C’mon Down and Shoot Up

February 12, 2018

Opioid Crisis

A photo taken in April 2017 shows discarded needles
at a heroin encampment in the Kensington neighborhood
of Philadelphia.
PHOTO: DOMINICK REUTER/AGENCE FRANCE-PRESSE/GETTY IMAGES

 

Check this out. What you will see is a report that my old hometown of Philadelphia, PA. is getting behind setting up sites where addicts can come and do “supervised injections.” In other words, if they overdose there will be somebody there to bail them out. I use the term “getting behind” since the city is not going to set up supervised injections sites itself, but rather is “encouraging” private sector “comprehensive user engagement sites.” Services provided at such sites would include clean needle exchange, wound care, treatment referral, etc. By report in this article, some voices are in support of this initiative, others are rather vehemently opposed.

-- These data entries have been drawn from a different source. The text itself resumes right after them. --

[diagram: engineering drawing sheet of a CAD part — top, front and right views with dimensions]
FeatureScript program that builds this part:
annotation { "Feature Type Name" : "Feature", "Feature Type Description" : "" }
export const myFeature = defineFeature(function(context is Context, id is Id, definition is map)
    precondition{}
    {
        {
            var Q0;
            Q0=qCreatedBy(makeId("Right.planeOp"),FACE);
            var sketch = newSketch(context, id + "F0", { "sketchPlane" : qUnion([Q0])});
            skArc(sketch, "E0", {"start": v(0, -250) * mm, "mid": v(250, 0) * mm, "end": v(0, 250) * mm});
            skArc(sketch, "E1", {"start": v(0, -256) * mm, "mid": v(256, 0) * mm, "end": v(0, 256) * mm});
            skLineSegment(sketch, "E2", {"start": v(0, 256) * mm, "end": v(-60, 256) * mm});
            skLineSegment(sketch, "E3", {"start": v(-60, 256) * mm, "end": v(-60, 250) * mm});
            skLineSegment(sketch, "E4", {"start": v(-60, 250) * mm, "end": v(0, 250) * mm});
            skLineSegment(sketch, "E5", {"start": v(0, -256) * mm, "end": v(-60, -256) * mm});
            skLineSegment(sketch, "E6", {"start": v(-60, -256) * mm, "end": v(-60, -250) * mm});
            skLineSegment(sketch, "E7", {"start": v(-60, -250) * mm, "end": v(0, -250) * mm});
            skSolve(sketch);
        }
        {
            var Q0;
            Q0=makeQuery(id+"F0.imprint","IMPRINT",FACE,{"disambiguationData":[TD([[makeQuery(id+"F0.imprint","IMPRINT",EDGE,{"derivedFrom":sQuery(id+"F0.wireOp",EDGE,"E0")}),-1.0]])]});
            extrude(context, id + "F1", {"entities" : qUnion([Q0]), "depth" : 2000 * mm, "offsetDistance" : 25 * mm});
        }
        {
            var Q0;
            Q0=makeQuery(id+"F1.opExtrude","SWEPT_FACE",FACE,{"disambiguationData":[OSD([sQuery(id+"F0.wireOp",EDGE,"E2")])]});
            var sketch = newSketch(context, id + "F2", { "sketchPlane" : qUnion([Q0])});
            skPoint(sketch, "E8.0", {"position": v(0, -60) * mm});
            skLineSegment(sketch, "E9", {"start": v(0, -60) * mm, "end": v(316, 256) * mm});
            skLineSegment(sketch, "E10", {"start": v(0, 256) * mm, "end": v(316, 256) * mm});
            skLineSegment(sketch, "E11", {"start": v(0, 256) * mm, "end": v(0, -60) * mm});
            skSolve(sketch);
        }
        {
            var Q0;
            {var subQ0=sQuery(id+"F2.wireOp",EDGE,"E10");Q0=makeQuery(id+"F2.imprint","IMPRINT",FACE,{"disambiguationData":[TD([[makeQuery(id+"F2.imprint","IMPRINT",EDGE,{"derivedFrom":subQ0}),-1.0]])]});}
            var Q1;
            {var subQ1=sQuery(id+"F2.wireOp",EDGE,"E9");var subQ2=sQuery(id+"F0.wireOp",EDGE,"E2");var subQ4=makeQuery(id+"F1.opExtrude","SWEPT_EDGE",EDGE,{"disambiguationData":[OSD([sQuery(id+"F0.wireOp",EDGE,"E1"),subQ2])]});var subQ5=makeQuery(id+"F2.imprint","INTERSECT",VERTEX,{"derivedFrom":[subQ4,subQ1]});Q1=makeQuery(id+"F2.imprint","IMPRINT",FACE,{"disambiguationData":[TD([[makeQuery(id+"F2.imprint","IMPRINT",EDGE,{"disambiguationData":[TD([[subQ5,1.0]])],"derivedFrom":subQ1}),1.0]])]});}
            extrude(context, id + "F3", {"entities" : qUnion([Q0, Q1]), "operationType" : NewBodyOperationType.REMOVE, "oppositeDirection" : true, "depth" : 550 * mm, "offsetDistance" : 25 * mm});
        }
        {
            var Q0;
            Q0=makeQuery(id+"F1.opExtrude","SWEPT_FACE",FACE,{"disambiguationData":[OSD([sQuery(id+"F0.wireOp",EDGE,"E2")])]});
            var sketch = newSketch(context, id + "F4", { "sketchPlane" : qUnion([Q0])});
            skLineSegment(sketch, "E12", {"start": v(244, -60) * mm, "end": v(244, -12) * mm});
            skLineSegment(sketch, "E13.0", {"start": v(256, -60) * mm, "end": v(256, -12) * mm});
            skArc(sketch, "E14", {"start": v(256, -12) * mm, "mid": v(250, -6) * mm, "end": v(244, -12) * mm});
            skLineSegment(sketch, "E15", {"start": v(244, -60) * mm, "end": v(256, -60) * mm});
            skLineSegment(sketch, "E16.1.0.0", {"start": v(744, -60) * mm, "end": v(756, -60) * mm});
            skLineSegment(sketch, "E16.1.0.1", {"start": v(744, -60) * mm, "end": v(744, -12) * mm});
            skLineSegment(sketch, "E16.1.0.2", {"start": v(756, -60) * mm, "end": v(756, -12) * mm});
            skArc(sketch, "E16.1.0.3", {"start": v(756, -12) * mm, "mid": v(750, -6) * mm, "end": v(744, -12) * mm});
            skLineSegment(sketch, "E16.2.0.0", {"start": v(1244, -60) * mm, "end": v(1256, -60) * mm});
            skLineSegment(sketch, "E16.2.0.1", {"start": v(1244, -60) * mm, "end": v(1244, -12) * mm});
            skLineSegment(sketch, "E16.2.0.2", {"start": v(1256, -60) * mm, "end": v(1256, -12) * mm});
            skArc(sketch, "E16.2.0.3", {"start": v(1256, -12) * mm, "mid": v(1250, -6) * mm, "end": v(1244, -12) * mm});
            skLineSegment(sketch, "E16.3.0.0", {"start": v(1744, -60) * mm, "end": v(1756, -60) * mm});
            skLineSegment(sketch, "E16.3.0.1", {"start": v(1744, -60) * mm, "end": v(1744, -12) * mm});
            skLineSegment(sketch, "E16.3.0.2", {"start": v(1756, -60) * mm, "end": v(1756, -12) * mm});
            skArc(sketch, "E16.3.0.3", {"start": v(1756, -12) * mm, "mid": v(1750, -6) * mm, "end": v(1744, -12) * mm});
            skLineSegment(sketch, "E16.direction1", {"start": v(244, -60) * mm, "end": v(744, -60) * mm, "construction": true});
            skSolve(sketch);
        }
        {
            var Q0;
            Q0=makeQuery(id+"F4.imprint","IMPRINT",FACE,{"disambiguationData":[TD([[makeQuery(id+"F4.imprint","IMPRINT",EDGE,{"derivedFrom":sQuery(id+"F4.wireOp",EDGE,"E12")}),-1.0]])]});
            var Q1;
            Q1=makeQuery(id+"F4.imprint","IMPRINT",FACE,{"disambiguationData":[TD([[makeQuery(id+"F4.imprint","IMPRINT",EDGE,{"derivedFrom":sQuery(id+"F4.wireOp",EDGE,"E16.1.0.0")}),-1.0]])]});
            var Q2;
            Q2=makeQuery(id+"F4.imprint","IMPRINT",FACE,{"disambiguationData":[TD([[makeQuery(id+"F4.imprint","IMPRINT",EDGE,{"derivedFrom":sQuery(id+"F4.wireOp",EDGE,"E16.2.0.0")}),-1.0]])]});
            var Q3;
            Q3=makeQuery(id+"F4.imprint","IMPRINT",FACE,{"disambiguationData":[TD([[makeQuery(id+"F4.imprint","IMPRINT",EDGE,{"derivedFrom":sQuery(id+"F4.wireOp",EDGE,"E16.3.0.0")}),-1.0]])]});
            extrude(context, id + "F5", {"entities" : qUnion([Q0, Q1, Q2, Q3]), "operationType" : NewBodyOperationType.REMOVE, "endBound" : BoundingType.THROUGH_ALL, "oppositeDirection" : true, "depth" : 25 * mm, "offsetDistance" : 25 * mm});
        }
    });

I am taking this rather personally. Check out the caption under the photograph, which reports that it was taken at a “heroin encampment” in the Kensington neighborhood of Philadelphia. I am repelled by this image, especially because I grew up in Kensington until the age of 10. It was a community that was middle class at best, but one where people would proudly wash their marble “stoops” (front steps) every day and send a family member to the local pharmacy every night with a cut glass bowl to pick up hand-dipped scoops of ice cream. Now this.

Bottom Line. While I get the rhetoric of this article, in terms of preserving life and lowering the city’s medical expenses, I frankly think this is flat out goofy. It seems clear to me that at some point, a society needs to draw a line and communicate to its citizens what behavior will and will not be accepted. Absent in this report, for example, is any comment on where the addicts will be getting the drugs that will be brought in to these “engagement” centers or where they will get the money to pay for them. Illegal drug dealers is the only answer I can come up with for the first question, and crime and prostitution are my answers to the second. 

Should we support, ergo condone, such patterns of behavior? Do you want an “engagement center” next door to where you live? I’m going with no. Your answer may vary!